◆ The task
Repeat every record exactly, but keep images out of the copy.

Records for this exercise below:

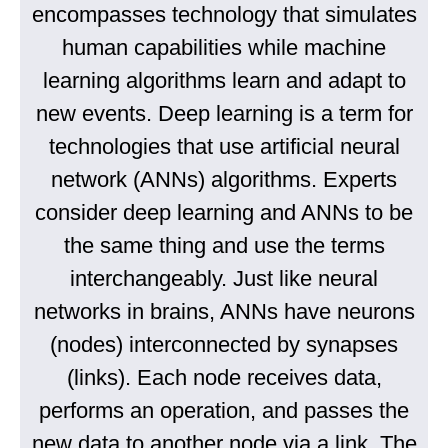
encompasses technology that simulates
human capabilities while machine
learning algorithms learn and adapt to
new events. Deep learning is a term for
technologies that use artificial neural
network (ANNs) algorithms. Experts
consider deep learning and ANNs to be
the same thing and use the terms
interchangeably. Just like neural
networks in brains, ANNs have neurons
(nodes) interconnected by synapses
(links). Each node receives data,
performs an operation, and passes the
new data to another node via a link. The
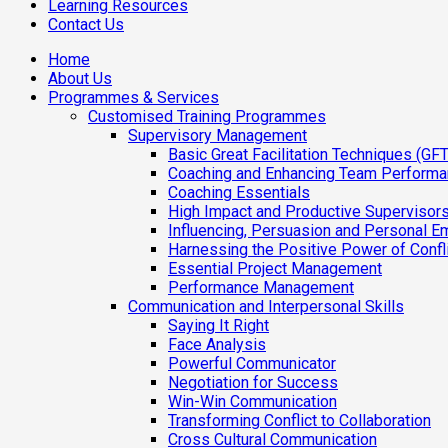
Learning Resources
Contact Us
Home
About Us
Programmes & Services
Customised Training Programmes
Supervisory Management
Basic Great Facilitation Techniques (GFT
Coaching and Enhancing Team Perform
Coaching Essentials
High Impact and Productive Supervisor
Influencing, Persuasion and Personal E
Harnessing the Positive Power of Confl
Essential Project Management
Performance Management
Communication and Interpersonal Skills
Saying It Right
Face Analysis
Powerful Communicator
Negotiation for Success
Win-Win Communication
Transforming Conflict to Collaboration
Cross Cultural Communication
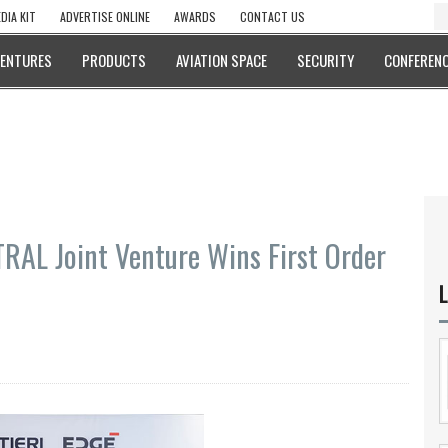
DIA KIT
ADVERTISE ONLINE
AWARDS
CONTACT US
VENTURES
PRODUCTS
AVIATION SPACE
SECURITY
CONFERENC
RAL Joint Venture Wins First Order
L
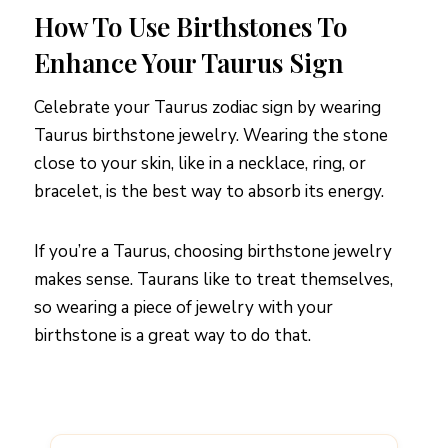
How To Use Birthstones To
Enhance Your Taurus Sign
Celebrate your Taurus zodiac sign by wearing
Taurus birthstone jewelry. Wearing the stone
close to your skin, like in a necklace, ring, or
bracelet, is the best way to absorb its energy.
If you’re a Taurus, choosing birthstone jewelry
makes sense. Taurans like to treat themselves,
so wearing a piece of jewelry with your
birthstone is a great way to do that.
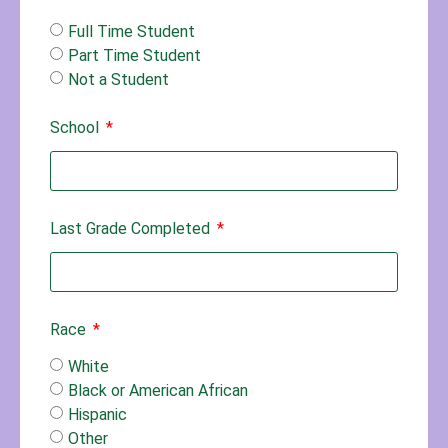
Full Time Student
Part Time Student
Not a Student
School
Last Grade Completed
Race
White
Black or American African
Hispanic
Other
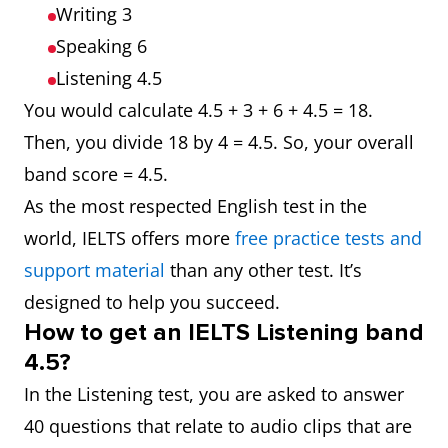
Writing 3
Speaking 6
Listening 4.5
You would calculate 4.5 + 3 + 6 + 4.5 = 18.
Then, you divide 18 by 4 = 4.5. So, your overall
band score = 4.5.
As the most respected English test in the
world, IELTS offers more
free practice tests and
support material
than any other test. It’s
designed to help you succeed.
How to get an IELTS Listening band
4.5?
In the Listening test, you are asked to answer
40 questions that relate to audio clips that are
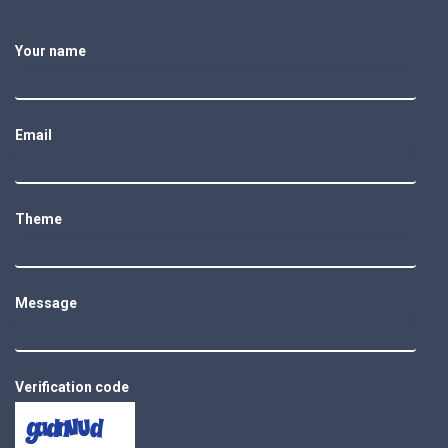
Your name
Email
Theme
Message
Verification code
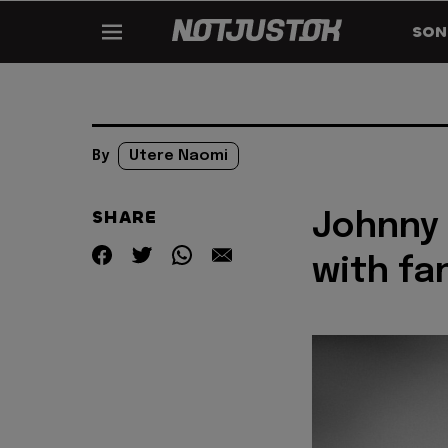
SON
By
Utere Naomi
SHARE
Johnny 
with fan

End of Records for this exercise.

◆ Answer box
encompasses technology that simulates
human capabilities while machine
learning algorithms learn and adapt to
new events. Deep learning is a term for
technologies that use artificial neural
network (ANNs) algorithms. Experts
consider deep learning and ANNs to be
the same thing and use the terms
interchangeably. Just like neural
networks in brains, ANNs have neurons
(nodes) interconnected by synapses
(links). Each node receives data,
performs an operation, and passes the
new data to another node via a link. The
Learning Resources
Contact Us
Home
About Us
Programmes & Services
Customised Training Programmes
Supervisory Management
Basic Great Facilitation Techniques (GFT
Coaching and Enhancing Team Perform
Coaching Essentials
High Impact and Productive Supervisor
Influencing, Persuasion and Personal E
Harnessing the Positive Power of Confl
Essential Project Management
Performance Management
Communication and Interpersonal Skills
Saying It Right
Face Analysis
Powerful Communicator
Negotiation for Success
Win-Win Communication
Transforming Conflict to Collaboration
Cross Cultural Communication
DIA KIT
ADVERTISE ONLINE
AWARDS
CONTACT US
VENTURES
PRODUCTS
AVIATION SPACE
SECURITY
CONFERENC
RAL Joint Venture Wins First Order
L
How To Use Birthstones To
Enhance Your Taurus Sign
Celebrate your Taurus zodiac sign by wearing
Taurus birthstone jewelry. Wearing the stone
close to your skin, like in a necklace, ring, or
bracelet, is the best way to absorb its energy.
If you’re a Taurus, choosing birthstone jewelry
makes sense. Taurans like to treat themselves,
so wearing a piece of jewelry with your
birthstone is a great way to do that.
Full Time Student
Part Time Student
Not a Student
School
Last Grade Completed
Race
White
Black or American African
Hispanic
Other
Writing 3
Speaking 6
Listening 4.5
You would calculate 4.5 + 3 + 6 + 4.5 = 18.
Then, you divide 18 by 4 = 4.5. So, your overall
band score = 4.5.
As the most respected English test in the
world, IELTS offers more
free practice tests and
support material
than any other test. It’s
designed to help you succeed.
How to get an IELTS Listening band
4.5?
In the Listening test, you are asked to answer
40 questions that relate to audio clips that are
Your name
Email
Theme
Message
Verification code
SON
By
Utere Naomi
SHARE
Johnny 
with fan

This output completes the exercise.